Switching Training Backends
This page covers the fsdp and megatron backends.
In SkyRL, you can switch between different training backends with minimal changes to your training script.
Currently, we support the following training backends:
- FSDP (PyTorch's composable
fully_shard/ FSDP2 API) - Megatron
To switch to a different backend, simply set the trainer.strategy parameter to the desired backend. We use the fsdp backend by default.
Prerequisites
First, make sure you are familiar with the standard setup process for running GRPO training. See Quick Start Guide for more details.
Running the Examples
We provide baseline examples for GRPO training on GSM8K for each of these backends starting from the basic quickstart example. The quickstart script is available at examples/train/gsm8k/run_gsm8k.sh.
uv run --isolated --extra fsdp -m skyrl.train.entrypoints.main_base \
trainer.algorithm.advantage_estimator="grpo" \
data.train_data="['$HOME/data/gsm8k/train.parquet']" \
data.val_data="['$HOME/data/gsm8k/validation.parquet']" \
trainer.policy.model.path="Qwen/Qwen2.5-1.5B-Instruct" \
... # Other parameters (see `examples/train/gsm8k/run_gsm8k.sh` for more)FSDP
To use FSDP, set the trainer.strategy parameter to fsdp (this is the default).
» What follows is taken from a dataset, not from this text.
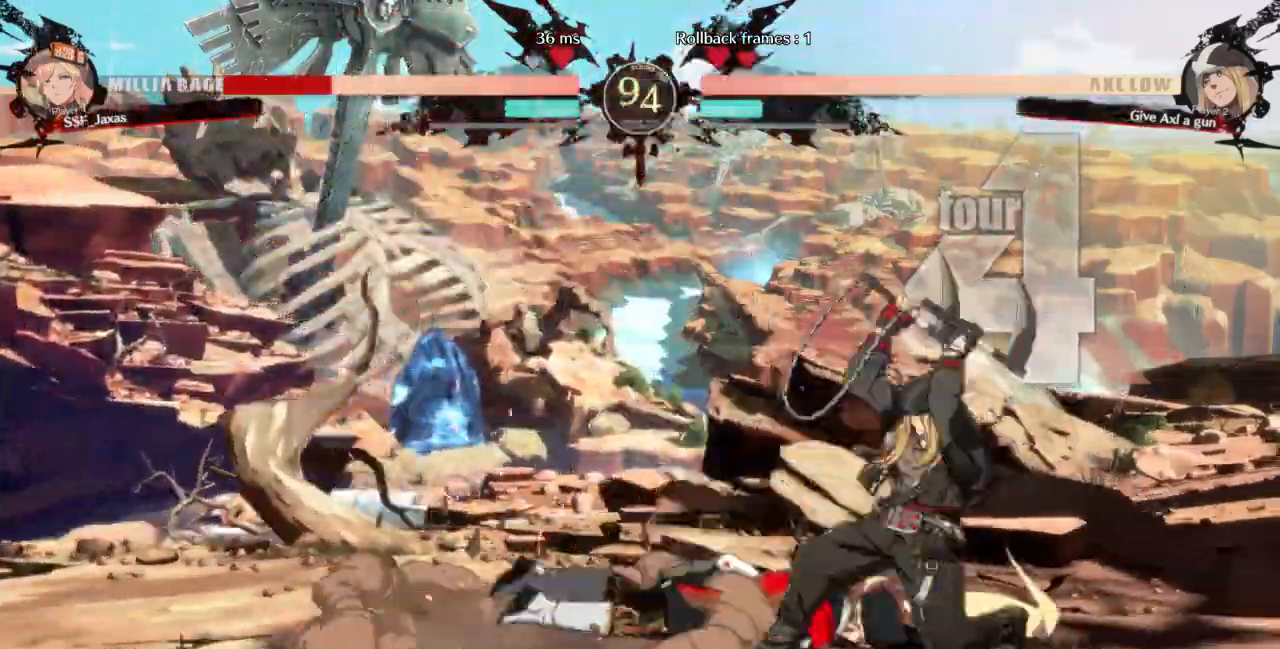
{"buttons": ["DPAD_DOWN", "DPAD_LEFT"], "events": []}
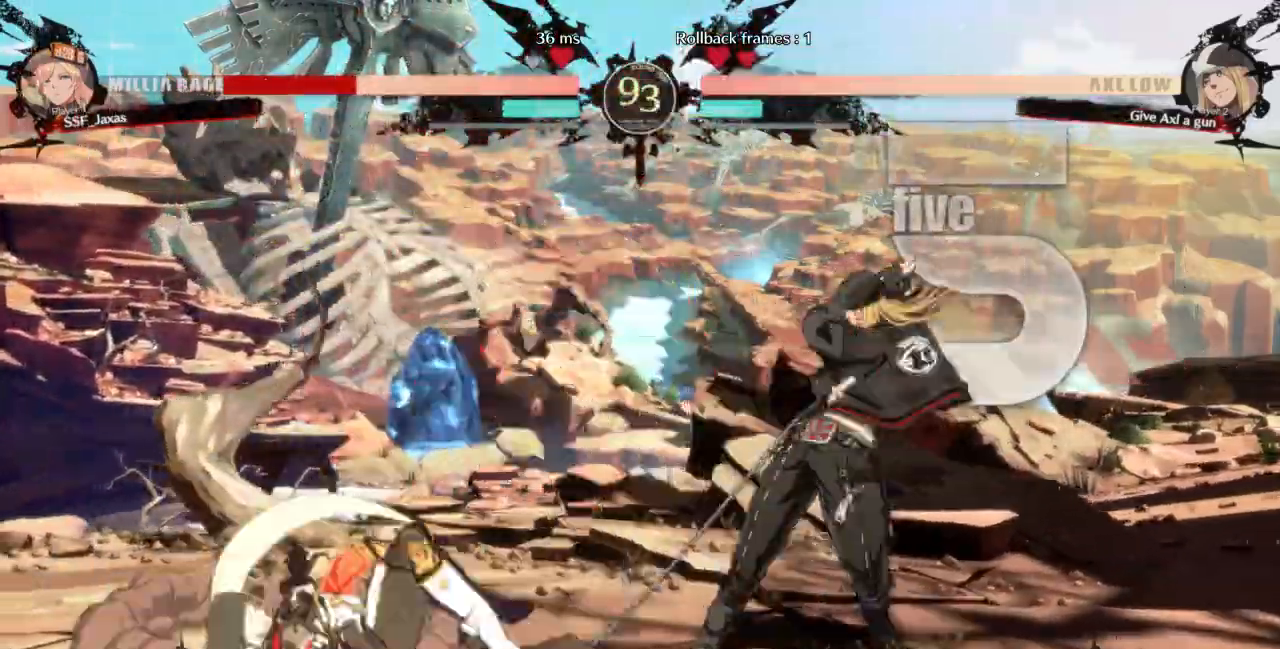
{"buttons": []}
# bash examples/train/training_backends/fsdp/run_fsdp.sh (or just)
bash examples/train/gsm8k/run_gsm8k.sh trainer.strategy=fsdpAdditionally, you can tune FSDP specific configurations as shown below:
# enable offloading of model parameters to CPU during the forward pass for the ref model
trainer.ref.fsdp_config.cpu_offload=true \Note that cpu_offload is distinct from worker state offloading with model colocation. You can find details on this, as well as the full set of FSDP configurations at fsdp-configurations.
Megatron
Switching to the megatron backend is more involved, requiring additional dependencies and configuration. For more details, see the docs on Megatron megatron-installation.